Padrones cerrados



El debate sobre la ley de partidos ha pasado a enfocarse al manejo de las primarias y los padrones para las mismas. Si bien en el cuadro general de las cosas, las primarias son un tema secundario que en todo caso debería ser manejado a lo interno de cada partido, su importancia para el desarrollo de las democracias internas y el evidente interés de los partidos en ceder su autonomía para determinar estos asuntos, dentro de la ley habrá que tomarse ciertas cosas en cuenta.

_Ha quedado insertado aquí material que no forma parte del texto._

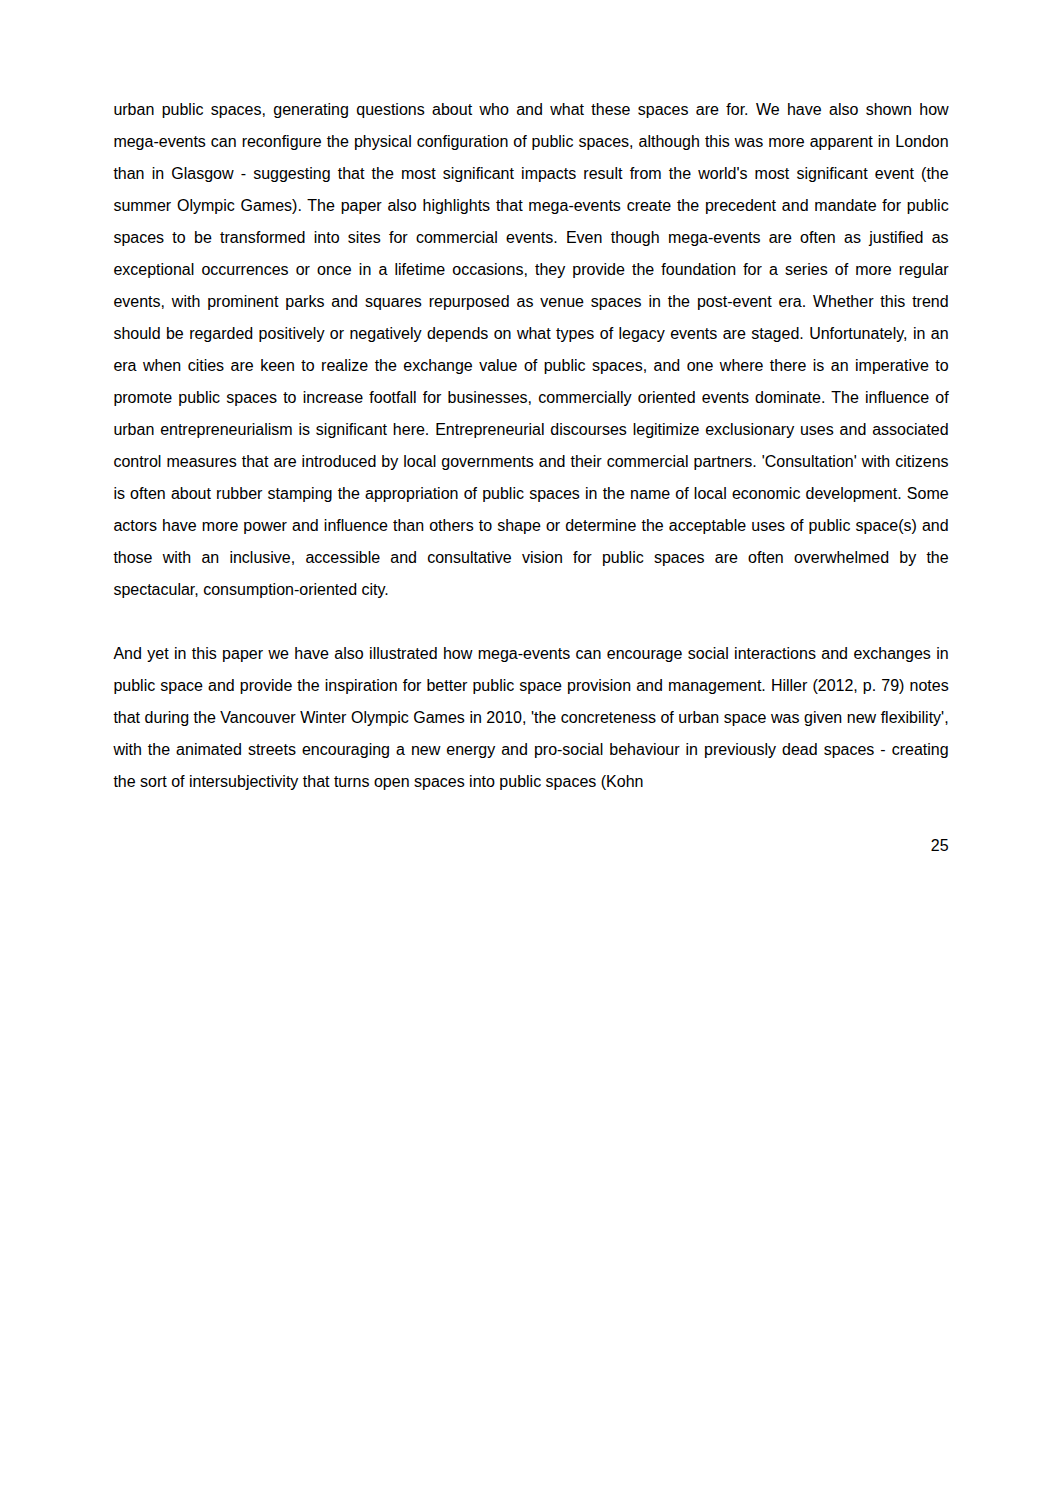urban public spaces, generating questions about who and what these spaces are for. We have also shown how mega-events can reconfigure the physical configuration of public spaces, although this was more apparent in London than in Glasgow - suggesting that the most significant impacts result from the world's most significant event (the summer Olympic Games). The paper also highlights that mega-events create the precedent and mandate for public spaces to be transformed into sites for commercial events. Even though mega-events are often as justified as exceptional occurrences or once in a lifetime occasions, they provide the foundation for a series of more regular events, with prominent parks and squares repurposed as venue spaces in the post-event era. Whether this trend should be regarded positively or negatively depends on what types of legacy events are staged. Unfortunately, in an era when cities are keen to realize the exchange value of public spaces, and one where there is an imperative to promote public spaces to increase footfall for businesses, commercially oriented events dominate. The influence of urban entrepreneurialism is significant here. Entrepreneurial discourses legitimize exclusionary uses and associated control measures that are introduced by local governments and their commercial partners. 'Consultation' with citizens is often about rubber stamping the appropriation of public spaces in the name of local economic development. Some actors have more power and influence than others to shape or determine the acceptable uses of public space(s) and those with an inclusive, accessible and consultative vision for public spaces are often overwhelmed by the spectacular, consumption-oriented city.
And yet in this paper we have also illustrated how mega-events can encourage social interactions and exchanges in public space and provide the inspiration for better public space provision and management. Hiller (2012, p. 79) notes that during the Vancouver Winter Olympic Games in 2010, 'the concreteness of urban space was given new flexibility', with the animated streets encouraging a new energy and pro-social behaviour in previously dead spaces - creating the sort of intersubjectivity that turns open spaces into public spaces (Kohn
25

Por un lado es llamativo que a estas alturas de juego se hable de padrones abiertos para las primarias de partidos políticos. El smartphone más ordinario maneja tecnologías más sofisticadas que las necesarias para crear un registro fiable y seguro de los miembros de un partido, tomando en cuenta los esfuerzos de la JCE en los últimos años de mantener un padrón saneado y confiable al que los partidos mantienen constante acceso.

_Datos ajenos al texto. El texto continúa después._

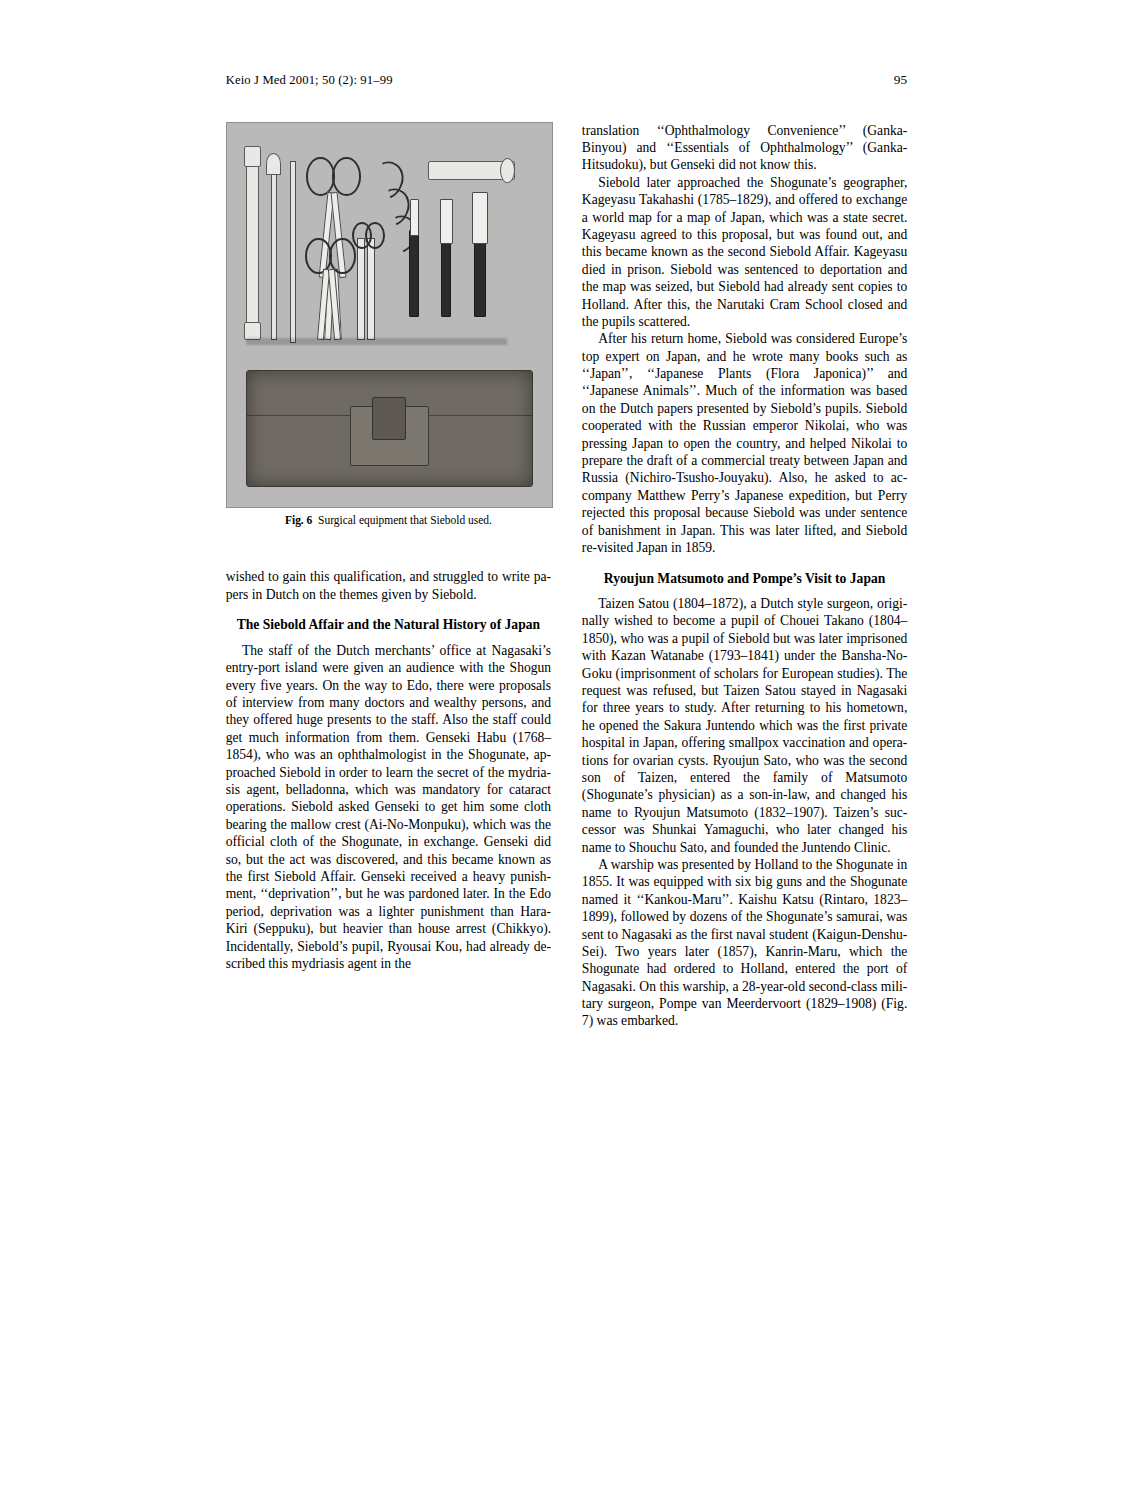Keio J Med 2001; 50 (2): 91–99 95
Fig. 6 Surgical equipment that Siebold used.
wished to gain this qualification, and struggled to write papers in Dutch on the themes given by Siebold.
The Siebold Affair and the Natural History of Japan
The staff of the Dutch merchants’ office at Nagasaki’s entry-port island were given an audience with the Shogun every five years. On the way to Edo, there were proposals of interview from many doctors and wealthy persons, and they offered huge presents to the staff. Also the staff could get much information from them. Genseki Habu (1768–1854), who was an ophthalmologist in the Shogunate, approached Siebold in order to learn the secret of the mydriasis agent, belladonna, which was mandatory for cataract operations. Siebold asked Genseki to get him some cloth bearing the mallow crest (Ai-No-Monpuku), which was the official cloth of the Shogunate, in exchange. Genseki did so, but the act was discovered, and this became known as the first Siebold Affair. Genseki received a heavy punishment, ‘‘deprivation’’, but he was pardoned later. In the Edo period, deprivation was a lighter punishment than Hara-Kiri (Seppuku), but heavier than house arrest (Chikkyo). Incidentally, Siebold’s pupil, Ryousai Kou, had already described this mydriasis agent in the
translation ‘‘Ophthalmology Convenience’’ (Ganka-Binyou) and ‘‘Essentials of Ophthalmology’’ (Ganka-Hitsudoku), but Genseki did not know this.
Siebold later approached the Shogunate’s geographer, Kageyasu Takahashi (1785–1829), and offered to exchange a world map for a map of Japan, which was a state secret. Kageyasu agreed to this proposal, but was found out, and this became known as the second Siebold Affair. Kageyasu died in prison. Siebold was sentenced to deportation and the map was seized, but Siebold had already sent copies to Holland. After this, the Narutaki Cram School closed and the pupils scattered.
After his return home, Siebold was considered Europe’s top expert on Japan, and he wrote many books such as ‘‘Japan’’, ‘‘Japanese Plants (Flora Japonica)’’ and ‘‘Japanese Animals’’. Much of the information was based on the Dutch papers presented by Siebold’s pupils. Siebold cooperated with the Russian emperor Nikolai, who was pressing Japan to open the country, and helped Nikolai to prepare the draft of a commercial treaty between Japan and Russia (Nichiro-Tsusho-Jouyaku). Also, he asked to accompany Matthew Perry’s Japanese expedition, but Perry rejected this proposal because Siebold was under sentence of banishment in Japan. This was later lifted, and Siebold re-visited Japan in 1859.
Ryoujun Matsumoto and Pompe’s Visit to Japan
Taizen Satou (1804–1872), a Dutch style surgeon, originally wished to become a pupil of Chouei Takano (1804–1850), who was a pupil of Siebold but was later imprisoned with Kazan Watanabe (1793–1841) under the Bansha-No-Goku (imprisonment of scholars for European studies). The request was refused, but Taizen Satou stayed in Nagasaki for three years to study. After returning to his hometown, he opened the Sakura Juntendo which was the first private hospital in Japan, offering smallpox vaccination and operations for ovarian cysts. Ryoujun Sato, who was the second son of Taizen, entered the family of Matsumoto (Shogunate’s physician) as a son-in-law, and changed his name to Ryoujun Matsumoto (1832–1907). Taizen’s successor was Shunkai Yamaguchi, who later changed his name to Shouchu Sato, and founded the Juntendo Clinic.
A warship was presented by Holland to the Shogunate in 1855. It was equipped with six big guns and the Shogunate named it ‘‘Kankou-Maru’’. Kaishu Katsu (Rintaro, 1823–1899), followed by dozens of the Shogunate’s samurai, was sent to Nagasaki as the first naval student (Kaigun-Denshu-Sei). Two years later (1857), Kanrin-Maru, which the Shogunate had ordered to Holland, entered the port of Nagasaki. On this warship, a 28-year-old second-class military surgeon, Pompe van Meerdervoort (1829–1908) (Fig. 7) was embarked.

Más que limitaciones logísticas o tecnológicas, la falta de padrones internos de los partidos muestran un espacio más dentro de sus organizaciones donde éstas prefieren mantener poca transparencia para preservar discursos vacíos.

Todos los partidos desean mantener el control sobre el discurso de los números. Pasa en las encuestas pre-electorales, pasa en el número de votantes en elecciones internas, y por supuesto, también en el número de miembros que dice tener cada organización.

Transparentar esos números, como lo harían los padrones cerrados, quitarían por un lado algunos de los argumentos usualmente empleados para vender percepciones, mientras que por el otro dificultaría las estrategias picapollísticas a las que estamos habituados en las elecciones internas de los partidos.
Con padrones cerrados, el debate de las fechas de las primarias carecería de objeto y, como debe, quedaría a la entera autonomía de los partidos.

Los liderazgos medios de las organizaciones políticas deben tomarse muy en serio la necesidad de mantener padrones cerrados, ya que de sostenerse el mito de las “bases del partido” (que no existen) éstos nunca podrán subir por su propio talento e ideas, debiendo siempre apelar a las bendiciones de los altos mandos para lograr algo, tal y como ha venido ocurriendo en nuestro país desde siempre.

No existen excusas válidas para mantener padrones abiertos. Es tiempo de transparentar nuestra política en todos sus aspectos, incluyendo cuantos son los que están, y más interesante aún, cuantos somos los que no estamos.